From the archive: Bertrand Russell on civil disobedience

In the face of Britain's 1961 nuclear policy, Bertrand Russell argued there is sometimes a case for breaking the law.

By Bertrand Russell

On 17 February 1961, the NS announced that Bertrand Russell and others who considered civil disobedience a valid form of protest would take part in an unlawful demonstration against Polaris and Britain’s nuclear policy. As the editors stressed, “We do not believe that either [Russell’s] assumptions or the tactics he advocates are correct in present circumstances, but we believe that he should have a full opportunity to explain his position.”

There are two different kinds of conscientious civil disobedience. There is disobedience to a law specifically commanding an action which some people profoundly believe to be wicked. The most important example of this case in our time is conscientious objection. This, however, is not the kind of civil disobedience which is now in question.
= = = = = = =
Given problem:
Please decide whether each statement agrees with the passage on civil disobedience, answering yes or no and quoting the passage's deciding words.
1. The NS editors considered Russell's tactics correct in the circumstances of the time.
2. The planned demonstration was against Polaris and Britain's nuclear policy.
3. Conscientious objection is the kind of civil disobedience under discussion.

Record list:
= = = = = = =
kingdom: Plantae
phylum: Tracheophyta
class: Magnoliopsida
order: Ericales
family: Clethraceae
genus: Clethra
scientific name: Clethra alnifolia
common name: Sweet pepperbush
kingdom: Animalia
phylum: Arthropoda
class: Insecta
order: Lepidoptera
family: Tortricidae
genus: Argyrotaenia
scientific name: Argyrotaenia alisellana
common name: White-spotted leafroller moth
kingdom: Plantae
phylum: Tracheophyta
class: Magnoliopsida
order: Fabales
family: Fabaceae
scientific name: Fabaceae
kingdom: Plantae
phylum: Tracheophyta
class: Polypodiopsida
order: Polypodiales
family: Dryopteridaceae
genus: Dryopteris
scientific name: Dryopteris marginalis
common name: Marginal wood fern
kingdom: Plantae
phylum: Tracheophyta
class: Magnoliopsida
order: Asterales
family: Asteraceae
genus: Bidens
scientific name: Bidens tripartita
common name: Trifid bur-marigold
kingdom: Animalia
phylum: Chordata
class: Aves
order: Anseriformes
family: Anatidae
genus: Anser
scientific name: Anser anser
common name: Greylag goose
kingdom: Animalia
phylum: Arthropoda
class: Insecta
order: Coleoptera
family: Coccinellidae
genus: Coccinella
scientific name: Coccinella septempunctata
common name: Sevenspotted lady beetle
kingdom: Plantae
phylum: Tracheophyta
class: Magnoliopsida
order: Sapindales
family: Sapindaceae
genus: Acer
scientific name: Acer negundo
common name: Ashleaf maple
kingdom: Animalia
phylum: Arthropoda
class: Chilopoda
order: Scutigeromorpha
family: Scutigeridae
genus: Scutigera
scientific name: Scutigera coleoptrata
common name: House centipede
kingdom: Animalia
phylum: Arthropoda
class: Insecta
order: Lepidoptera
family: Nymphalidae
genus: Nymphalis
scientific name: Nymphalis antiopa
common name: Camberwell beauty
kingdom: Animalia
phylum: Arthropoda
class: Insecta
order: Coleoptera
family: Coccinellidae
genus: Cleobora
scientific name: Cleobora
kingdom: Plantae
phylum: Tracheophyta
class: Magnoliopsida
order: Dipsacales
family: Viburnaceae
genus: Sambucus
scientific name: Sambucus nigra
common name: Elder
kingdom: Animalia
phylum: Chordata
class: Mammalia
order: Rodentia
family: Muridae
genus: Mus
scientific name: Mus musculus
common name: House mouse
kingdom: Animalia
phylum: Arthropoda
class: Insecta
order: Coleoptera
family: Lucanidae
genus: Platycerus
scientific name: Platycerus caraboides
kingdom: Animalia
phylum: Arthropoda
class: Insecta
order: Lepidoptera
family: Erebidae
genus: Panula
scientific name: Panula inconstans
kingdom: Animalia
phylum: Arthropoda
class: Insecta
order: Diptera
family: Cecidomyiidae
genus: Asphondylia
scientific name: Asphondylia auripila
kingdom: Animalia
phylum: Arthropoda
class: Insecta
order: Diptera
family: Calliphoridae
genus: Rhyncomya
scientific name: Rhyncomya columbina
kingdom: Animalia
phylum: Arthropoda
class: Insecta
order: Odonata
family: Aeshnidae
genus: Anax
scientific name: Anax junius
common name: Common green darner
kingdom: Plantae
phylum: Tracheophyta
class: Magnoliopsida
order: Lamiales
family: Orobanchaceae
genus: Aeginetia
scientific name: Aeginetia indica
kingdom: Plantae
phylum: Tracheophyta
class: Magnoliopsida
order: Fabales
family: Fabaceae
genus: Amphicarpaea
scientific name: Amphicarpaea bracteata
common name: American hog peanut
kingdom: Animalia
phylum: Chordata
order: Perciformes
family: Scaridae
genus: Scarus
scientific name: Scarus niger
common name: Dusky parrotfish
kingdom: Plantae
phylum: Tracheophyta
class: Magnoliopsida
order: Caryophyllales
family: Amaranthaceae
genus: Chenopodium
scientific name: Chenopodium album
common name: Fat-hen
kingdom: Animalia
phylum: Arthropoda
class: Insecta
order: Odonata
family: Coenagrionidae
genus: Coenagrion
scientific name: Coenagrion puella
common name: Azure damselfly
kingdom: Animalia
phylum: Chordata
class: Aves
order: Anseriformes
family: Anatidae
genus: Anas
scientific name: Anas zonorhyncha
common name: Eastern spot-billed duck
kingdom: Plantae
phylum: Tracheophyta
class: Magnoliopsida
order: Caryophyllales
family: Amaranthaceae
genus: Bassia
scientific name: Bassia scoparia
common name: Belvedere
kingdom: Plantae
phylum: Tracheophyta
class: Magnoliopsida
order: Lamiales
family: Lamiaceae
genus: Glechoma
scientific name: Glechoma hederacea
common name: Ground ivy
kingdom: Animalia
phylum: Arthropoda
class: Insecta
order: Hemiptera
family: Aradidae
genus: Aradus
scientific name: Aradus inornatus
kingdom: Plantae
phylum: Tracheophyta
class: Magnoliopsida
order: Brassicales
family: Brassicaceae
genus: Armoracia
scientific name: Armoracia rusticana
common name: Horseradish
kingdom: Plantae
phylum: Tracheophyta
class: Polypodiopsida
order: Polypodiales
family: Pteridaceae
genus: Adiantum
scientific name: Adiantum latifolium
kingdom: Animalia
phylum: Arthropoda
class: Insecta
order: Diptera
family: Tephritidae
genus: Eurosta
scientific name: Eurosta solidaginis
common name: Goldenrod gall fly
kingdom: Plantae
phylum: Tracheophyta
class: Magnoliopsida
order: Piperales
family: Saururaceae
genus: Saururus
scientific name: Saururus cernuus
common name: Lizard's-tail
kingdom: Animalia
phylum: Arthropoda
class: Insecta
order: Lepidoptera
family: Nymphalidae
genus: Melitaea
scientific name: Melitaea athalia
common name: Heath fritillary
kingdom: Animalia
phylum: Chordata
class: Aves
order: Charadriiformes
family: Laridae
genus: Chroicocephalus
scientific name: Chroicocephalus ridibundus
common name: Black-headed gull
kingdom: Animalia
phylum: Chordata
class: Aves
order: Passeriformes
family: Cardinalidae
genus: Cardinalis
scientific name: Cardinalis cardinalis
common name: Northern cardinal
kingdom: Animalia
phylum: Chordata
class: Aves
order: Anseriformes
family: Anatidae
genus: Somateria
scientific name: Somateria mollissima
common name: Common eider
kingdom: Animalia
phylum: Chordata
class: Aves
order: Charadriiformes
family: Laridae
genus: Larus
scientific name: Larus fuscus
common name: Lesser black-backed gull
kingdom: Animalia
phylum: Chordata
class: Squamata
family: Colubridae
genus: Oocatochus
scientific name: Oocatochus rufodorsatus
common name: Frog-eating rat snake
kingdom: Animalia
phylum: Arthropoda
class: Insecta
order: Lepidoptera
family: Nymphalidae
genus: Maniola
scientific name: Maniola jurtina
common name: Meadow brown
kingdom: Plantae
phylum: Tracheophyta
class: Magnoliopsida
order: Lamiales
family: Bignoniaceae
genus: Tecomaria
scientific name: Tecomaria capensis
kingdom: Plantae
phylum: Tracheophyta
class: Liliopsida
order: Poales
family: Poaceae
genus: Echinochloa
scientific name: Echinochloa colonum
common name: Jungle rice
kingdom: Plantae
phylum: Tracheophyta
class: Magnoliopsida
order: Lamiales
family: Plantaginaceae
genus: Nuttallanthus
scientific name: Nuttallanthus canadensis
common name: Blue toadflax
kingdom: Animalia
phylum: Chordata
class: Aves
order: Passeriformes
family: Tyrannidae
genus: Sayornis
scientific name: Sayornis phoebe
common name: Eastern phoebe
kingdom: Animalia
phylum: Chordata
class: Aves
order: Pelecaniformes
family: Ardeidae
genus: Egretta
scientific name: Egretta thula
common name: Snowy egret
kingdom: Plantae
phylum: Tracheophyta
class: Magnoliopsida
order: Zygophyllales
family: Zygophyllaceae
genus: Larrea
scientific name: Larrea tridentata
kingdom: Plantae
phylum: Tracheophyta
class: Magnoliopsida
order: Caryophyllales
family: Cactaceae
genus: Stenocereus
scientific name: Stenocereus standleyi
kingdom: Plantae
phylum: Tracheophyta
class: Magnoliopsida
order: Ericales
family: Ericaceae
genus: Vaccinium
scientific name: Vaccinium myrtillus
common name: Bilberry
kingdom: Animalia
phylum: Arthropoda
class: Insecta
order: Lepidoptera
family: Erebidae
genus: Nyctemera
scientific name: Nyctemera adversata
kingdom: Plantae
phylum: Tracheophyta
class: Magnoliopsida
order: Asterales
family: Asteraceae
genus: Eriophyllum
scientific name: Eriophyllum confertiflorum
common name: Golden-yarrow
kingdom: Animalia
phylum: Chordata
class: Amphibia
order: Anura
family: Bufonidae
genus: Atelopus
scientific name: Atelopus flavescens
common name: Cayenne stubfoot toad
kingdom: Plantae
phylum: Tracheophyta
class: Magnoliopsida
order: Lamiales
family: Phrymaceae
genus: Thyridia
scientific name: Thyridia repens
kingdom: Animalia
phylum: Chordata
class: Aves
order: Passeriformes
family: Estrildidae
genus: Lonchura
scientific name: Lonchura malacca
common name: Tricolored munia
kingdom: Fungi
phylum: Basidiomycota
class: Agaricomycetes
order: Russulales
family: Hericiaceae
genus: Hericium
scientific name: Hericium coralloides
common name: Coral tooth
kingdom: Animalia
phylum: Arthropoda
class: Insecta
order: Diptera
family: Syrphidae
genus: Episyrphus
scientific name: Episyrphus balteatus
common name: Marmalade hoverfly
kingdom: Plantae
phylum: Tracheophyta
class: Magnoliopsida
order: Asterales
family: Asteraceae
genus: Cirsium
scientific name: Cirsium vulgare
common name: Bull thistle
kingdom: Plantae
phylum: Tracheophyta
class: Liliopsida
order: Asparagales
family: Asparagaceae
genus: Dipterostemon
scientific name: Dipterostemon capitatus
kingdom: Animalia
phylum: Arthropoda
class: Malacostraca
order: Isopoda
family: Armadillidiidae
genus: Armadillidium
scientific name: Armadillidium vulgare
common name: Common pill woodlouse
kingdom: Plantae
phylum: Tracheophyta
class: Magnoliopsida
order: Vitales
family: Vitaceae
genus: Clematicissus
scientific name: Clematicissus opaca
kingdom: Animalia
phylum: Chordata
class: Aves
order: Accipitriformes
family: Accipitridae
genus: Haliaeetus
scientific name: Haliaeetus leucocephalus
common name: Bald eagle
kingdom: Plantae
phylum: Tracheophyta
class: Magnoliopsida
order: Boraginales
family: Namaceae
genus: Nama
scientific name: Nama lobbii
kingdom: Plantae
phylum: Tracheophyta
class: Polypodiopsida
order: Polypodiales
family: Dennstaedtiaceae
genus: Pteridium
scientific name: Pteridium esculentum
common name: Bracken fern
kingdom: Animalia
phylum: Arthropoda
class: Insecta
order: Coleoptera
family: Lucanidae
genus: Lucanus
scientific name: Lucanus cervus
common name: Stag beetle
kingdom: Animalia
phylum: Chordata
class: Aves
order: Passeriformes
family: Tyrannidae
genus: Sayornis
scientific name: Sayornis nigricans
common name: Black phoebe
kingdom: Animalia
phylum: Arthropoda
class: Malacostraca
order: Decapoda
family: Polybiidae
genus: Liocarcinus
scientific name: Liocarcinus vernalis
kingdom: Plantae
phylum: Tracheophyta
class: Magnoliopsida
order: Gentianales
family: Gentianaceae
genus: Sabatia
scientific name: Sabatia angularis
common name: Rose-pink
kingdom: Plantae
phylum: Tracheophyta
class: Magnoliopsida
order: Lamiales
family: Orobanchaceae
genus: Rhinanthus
= = = = = = =
Exercise answer:
1. No: "We do not believe that either [Russell’s] assumptions or the tactics he advocates are correct in present circumstances"
2. Yes: "an unlawful demonstration against Polaris and Britain’s nuclear policy"
3. No: "This, however, is not the kind of civil disobedience which is now in question."